**SELECTION**

--

Learning to live together: I’m far too particular.

Particular.

Rigid.

My way or the highway.

Yeah, it’s rearing it’s ugly head.

Last night, I opted not to go to barre n9ne because Wednesdays are M’s early days where he gets out around 4 or 5 (vs 6-7) so I wanted to be home for dinner at a normal time (vs. getting home at 8 or 9 from class), in an effort at balancing out the ‘me time’ (barre n9ne!) and the ‘us time’ during the week. I was excited to be able to make dinner and have a glass of wine on our deck and enjoy the night.

That’s how it started out, but then I started getting annoyed at things like his shoes and workout clothes being strewn across the bedroom floor, and the fact that he brought a bunch of more boxes of stuff over from his old apartment to unpack (kitchen/fridge items mostly) and I was trying to hurriedly put them away so it would still be neat. Must.Stay.Clean. That’s all I was thinking about rather than, let it go, get to it after dinner or – gasp – tomorrow instead.

--

**ENTRIES**
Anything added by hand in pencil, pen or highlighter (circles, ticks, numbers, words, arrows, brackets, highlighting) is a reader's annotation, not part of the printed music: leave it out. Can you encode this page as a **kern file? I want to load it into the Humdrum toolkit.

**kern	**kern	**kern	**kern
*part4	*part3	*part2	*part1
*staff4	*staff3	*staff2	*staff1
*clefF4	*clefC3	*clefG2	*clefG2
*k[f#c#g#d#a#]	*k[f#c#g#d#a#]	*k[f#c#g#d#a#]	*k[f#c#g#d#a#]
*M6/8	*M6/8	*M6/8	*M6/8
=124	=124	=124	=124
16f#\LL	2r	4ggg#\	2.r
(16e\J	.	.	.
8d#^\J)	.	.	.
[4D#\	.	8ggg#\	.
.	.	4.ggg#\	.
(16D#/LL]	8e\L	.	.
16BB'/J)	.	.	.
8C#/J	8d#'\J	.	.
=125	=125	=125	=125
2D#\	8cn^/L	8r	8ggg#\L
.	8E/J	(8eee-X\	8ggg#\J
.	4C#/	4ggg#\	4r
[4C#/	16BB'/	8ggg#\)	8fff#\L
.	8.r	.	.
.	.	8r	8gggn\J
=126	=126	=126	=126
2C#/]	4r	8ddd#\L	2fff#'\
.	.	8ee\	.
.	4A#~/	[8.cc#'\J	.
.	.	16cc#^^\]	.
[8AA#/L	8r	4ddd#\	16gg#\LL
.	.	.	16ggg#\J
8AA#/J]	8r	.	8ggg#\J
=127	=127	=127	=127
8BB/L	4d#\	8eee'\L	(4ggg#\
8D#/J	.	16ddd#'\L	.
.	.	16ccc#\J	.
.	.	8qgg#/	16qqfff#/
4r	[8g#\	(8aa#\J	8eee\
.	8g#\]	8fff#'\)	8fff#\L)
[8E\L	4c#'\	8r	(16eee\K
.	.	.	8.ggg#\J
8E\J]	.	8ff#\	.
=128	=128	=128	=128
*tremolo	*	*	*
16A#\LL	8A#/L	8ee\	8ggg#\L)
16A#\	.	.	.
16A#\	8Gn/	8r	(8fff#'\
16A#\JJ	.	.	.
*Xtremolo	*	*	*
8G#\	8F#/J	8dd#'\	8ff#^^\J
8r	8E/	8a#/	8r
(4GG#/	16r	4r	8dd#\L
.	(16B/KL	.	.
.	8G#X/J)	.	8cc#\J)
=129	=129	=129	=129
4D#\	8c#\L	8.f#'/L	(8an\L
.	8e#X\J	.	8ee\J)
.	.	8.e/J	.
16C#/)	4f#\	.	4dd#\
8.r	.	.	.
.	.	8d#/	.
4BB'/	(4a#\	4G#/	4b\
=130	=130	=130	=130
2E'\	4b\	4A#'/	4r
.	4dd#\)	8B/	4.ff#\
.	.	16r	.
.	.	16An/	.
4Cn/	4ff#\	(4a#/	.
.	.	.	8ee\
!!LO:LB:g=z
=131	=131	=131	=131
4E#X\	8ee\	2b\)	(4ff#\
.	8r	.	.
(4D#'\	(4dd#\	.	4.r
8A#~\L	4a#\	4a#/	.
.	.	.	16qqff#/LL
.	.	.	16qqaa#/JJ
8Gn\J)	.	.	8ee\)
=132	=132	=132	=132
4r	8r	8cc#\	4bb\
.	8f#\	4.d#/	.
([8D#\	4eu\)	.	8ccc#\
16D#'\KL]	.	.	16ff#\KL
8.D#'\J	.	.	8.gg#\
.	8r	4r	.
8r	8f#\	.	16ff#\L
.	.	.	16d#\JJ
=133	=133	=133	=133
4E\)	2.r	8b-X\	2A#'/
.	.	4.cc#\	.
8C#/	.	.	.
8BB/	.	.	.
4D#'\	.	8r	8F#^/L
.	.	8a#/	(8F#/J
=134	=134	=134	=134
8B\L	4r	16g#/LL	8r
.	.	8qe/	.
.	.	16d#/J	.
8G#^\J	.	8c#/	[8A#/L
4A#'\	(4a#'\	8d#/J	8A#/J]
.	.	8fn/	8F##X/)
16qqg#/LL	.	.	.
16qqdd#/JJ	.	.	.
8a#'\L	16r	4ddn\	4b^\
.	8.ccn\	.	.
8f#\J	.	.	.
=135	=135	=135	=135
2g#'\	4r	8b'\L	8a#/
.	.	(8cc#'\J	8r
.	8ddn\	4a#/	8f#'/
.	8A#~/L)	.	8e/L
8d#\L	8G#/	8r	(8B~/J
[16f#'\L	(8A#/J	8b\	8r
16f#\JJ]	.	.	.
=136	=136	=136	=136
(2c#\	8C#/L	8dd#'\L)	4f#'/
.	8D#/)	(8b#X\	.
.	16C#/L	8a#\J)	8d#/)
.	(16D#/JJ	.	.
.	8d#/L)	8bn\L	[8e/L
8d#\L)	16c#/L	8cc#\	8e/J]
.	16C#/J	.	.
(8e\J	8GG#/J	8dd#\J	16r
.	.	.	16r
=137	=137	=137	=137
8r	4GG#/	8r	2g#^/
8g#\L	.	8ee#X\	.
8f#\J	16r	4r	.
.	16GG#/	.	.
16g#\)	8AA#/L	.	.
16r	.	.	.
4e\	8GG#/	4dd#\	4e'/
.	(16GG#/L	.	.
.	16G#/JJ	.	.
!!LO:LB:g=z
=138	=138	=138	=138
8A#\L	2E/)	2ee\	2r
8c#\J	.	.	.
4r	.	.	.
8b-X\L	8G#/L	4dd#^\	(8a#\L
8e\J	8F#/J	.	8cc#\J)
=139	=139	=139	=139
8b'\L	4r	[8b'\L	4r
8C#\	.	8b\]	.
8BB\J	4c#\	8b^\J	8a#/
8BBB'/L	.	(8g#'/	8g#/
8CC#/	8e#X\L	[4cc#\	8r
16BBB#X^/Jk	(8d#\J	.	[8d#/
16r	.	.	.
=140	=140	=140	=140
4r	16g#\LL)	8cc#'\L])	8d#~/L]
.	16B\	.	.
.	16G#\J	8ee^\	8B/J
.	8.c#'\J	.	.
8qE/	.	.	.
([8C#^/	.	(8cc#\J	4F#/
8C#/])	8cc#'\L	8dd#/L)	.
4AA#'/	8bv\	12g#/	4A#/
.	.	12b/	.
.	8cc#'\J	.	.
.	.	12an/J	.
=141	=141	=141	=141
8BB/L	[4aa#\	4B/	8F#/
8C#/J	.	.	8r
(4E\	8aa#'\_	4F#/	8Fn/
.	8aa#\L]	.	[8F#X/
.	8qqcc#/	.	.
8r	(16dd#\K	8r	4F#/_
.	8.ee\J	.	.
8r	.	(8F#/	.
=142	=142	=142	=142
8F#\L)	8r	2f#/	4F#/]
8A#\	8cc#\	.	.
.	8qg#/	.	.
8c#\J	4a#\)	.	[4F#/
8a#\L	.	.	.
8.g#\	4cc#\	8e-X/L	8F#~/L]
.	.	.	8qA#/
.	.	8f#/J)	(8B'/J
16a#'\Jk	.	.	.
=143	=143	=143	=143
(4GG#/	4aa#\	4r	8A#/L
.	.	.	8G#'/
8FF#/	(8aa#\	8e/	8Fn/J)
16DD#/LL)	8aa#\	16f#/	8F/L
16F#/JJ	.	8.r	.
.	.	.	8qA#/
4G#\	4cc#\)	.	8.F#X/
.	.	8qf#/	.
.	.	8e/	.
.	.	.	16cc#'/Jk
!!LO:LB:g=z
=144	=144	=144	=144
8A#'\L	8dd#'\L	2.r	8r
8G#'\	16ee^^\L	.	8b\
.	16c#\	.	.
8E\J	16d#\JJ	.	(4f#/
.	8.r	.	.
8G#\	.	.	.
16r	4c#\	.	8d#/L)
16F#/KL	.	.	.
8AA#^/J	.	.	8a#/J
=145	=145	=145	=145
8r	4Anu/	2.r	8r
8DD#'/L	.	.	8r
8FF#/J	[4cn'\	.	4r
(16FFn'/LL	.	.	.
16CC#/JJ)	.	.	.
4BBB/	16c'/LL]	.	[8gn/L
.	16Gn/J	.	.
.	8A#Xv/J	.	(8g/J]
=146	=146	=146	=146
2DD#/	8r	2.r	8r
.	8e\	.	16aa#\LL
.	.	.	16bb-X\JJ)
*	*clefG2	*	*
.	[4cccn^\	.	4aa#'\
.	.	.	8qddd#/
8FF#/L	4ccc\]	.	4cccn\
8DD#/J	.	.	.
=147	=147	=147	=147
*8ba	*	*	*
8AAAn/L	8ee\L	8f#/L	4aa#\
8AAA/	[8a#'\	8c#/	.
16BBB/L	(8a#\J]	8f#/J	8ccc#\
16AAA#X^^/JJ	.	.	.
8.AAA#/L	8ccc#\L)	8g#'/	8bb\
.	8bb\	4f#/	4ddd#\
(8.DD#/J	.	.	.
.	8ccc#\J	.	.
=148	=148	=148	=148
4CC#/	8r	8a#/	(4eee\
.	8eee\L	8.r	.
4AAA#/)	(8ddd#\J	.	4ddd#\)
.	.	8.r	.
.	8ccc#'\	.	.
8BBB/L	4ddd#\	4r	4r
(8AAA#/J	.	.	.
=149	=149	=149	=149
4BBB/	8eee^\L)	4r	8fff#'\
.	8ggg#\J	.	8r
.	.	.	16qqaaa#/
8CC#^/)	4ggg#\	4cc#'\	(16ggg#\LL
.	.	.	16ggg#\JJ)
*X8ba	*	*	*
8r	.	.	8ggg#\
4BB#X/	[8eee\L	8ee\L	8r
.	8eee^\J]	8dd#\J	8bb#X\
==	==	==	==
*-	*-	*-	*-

--

**SET EXERCISE A**
Reproduce the post on learning to live together from "Learning to live" up to and including "enjoy the night.".
**SET EXERCISE B**
According to the post on learning to live together, around what time does M get out on Wednesdays?
**SET EXERCISE C**
Carry on the post on learning to live together, beginning after its final sentence.
The data that come after the post on learning to live together are separate material.

**REPLY A**
Learning to live together: I’m far too particular.

Particular.

Rigid.

My way or the highway.

Yeah, it’s rearing it’s ugly head.

Last night, I opted not to go to barre n9ne because Wednesdays are M’s early days where he gets out around 4 or 5 (vs 6-7) so I wanted to be home for dinner at a normal time (vs. getting home at 8 or 9 from class), in an effort at balancing out the ‘me time’ (barre n9ne!) and the ‘us time’ during the week. I was excited to be able to make dinner and have a glass of wine on our deck and enjoy the night.

**REPLY B**
Around 4 or 5.

**REPLY C**
But I couldn’t let it go.

I was seeing stuff like toothpaste on the counter instead of in the cabinet, the toilet seat up instead of down, etc etc. and was finding myself at a point where I was getting snippy with M. I can tell he has been really trying to keep things neat, not put his shoes by the door (a peeve) etc., but here I was, getting snippy and grumpy at him anyway. These things weren’t big things. Hell, I’ve done these things too, so why is it different if he does it?

Because I am used to it being MY place and it being HIS place. At MY place, things are done MY way and at his place things are done HIS way.

But now, we are learning to adjust our habits to live together, happily, and (hopefully) relatively neatly.

It’s a bigger learning curve for ME more than anything. Because I am far too particular. Too uptight. Too effing type A for my own good. So I felt like I ruined the night with my snippy grumpiness when all I really wanted was to spend a beautiful evening with M.

And what made me feel worse when I apologized for being a jerk?

M wasn’t even fazed by it in the slightest. He barely noticed (I’m sure he was also being nice in saying he didn’t notice, but this is a habit I do NOT want to fall into. I do NOT want to put my tendencies on him in such a way that it feels forced or required for me to be happy).

I need to adjust to a happy medium. I need to learn that it’s okay if there are a few things lying about. They’ll get taken care of. Doesn’t mean it has to be done rightnowthissecond, either.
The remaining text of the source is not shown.